7

This code looks obviously incorrect and yet it happily compiles and runs on my machine. Can someone explain how this works? For example, what makes the ")" after the class name valid? What about the random words strewn around?

class M‮{public static void main(String[]a‭){System.out.print(new char[]{'H','e','l','l','o',' ','W','o','r','l','d','!'});}}

Test online: https://ideone.com/t1W5Vm
Source: https://codegolf.stackexchange.com/a/60561

peterh
  • 11,875
  • 18
  • 85
  • 108
WoodenKitty
  • 6,521
  • 8
  • 53
  • 73
  • Have ypu tried opening it in a hex editor? There may be some "reverse" characters in there, wich makes letter look mirrored. – Bálint Apr 24 '16 at 14:33
  • Yes, there are zero-width Unicode characters that make this *appear* malformed. If you try to indent it properly you'll notice the text flow in confusing ways. – dimo414 Apr 24 '16 at 14:34
  • Peter Lawrey explained it on his blog if I remember correctly. Let me search for it. – Pshemo Apr 24 '16 at 14:35
  • 2
    From the source, there is a comment which states "There is a unicode "[RIGHT-TO-LEFT OVERRIDE](http://www.fileformat.info/info/unicode/char/202e/index.htm)" character just after the M, and the opposite (left to right) just before the a[]" – Jorel Ali Apr 24 '16 at 14:39
  • There it is: http://vanillajava.blogspot.com/2012/09/hidden-code.html also mentioned http://stackoverflow.com/questions/12857340/naming-restrictions-of-variables-in-java/12857471#12857471 – Pshemo Apr 24 '16 at 14:52

3 Answers3

9

One way to decipher what is going on is to look at the program character-by-character (demo).

There you may discover that characters in positions 7 and 42 are special UNICODE characters RLO (right-to-left order) and LRO (left-to-right order) characters.
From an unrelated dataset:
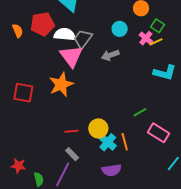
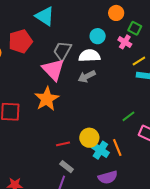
white semicircle: (65, 34) -> (90, 56), moved
yellow line: (156, 42) -> (139, 61), moved
gray arrow: (110, 55) -> (87, 76), moved

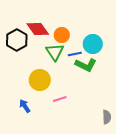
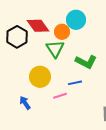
cyan circle: (93, 44) -> (76, 20), moved
blue line: (75, 54) -> (75, 83), moved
Once you remove them, the program starts to look normal:

class M{public static void main(String[]a){System.out.print(new char[]{'H','e','l','l','o',' ','W','o','r','l','d','!'});}}

The trick to why the obfuscated program compiles is that Java compiler ignores these special characters as a format character.

Sergey Kalinichenko
  • 714,442
  • 84
  • 1,110
  • 1,523
1

This is valid java code, but it uses the arabic "align right" invisible zero-width ubicode characters. Try to place your cursor in the text and press the right arrow. There's ine between "M" and ")", and one "char[]" and "a[]".
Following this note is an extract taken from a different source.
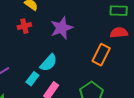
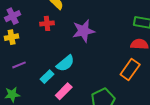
orange rectangle: (101, 55) -> (130, 69), moved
I tried to format the code, but it's just frustrating to navigate in it.

Bálint
  • 4,009
  • 2
  • 16
  • 27
1

You will find two unicode sequences in your source

0xE2 0x80 0xAE http://www.fileformat.info/info/unicode/char/202e/index.htm

0xE2 0x80 0xAD http://www.fileformat.info/info/unicode/char/202d/index.htm

effectively writing the part: {public static void main(String[]a right to left

revau.lt
  • 2,674
  • 2
  • 20
  • 31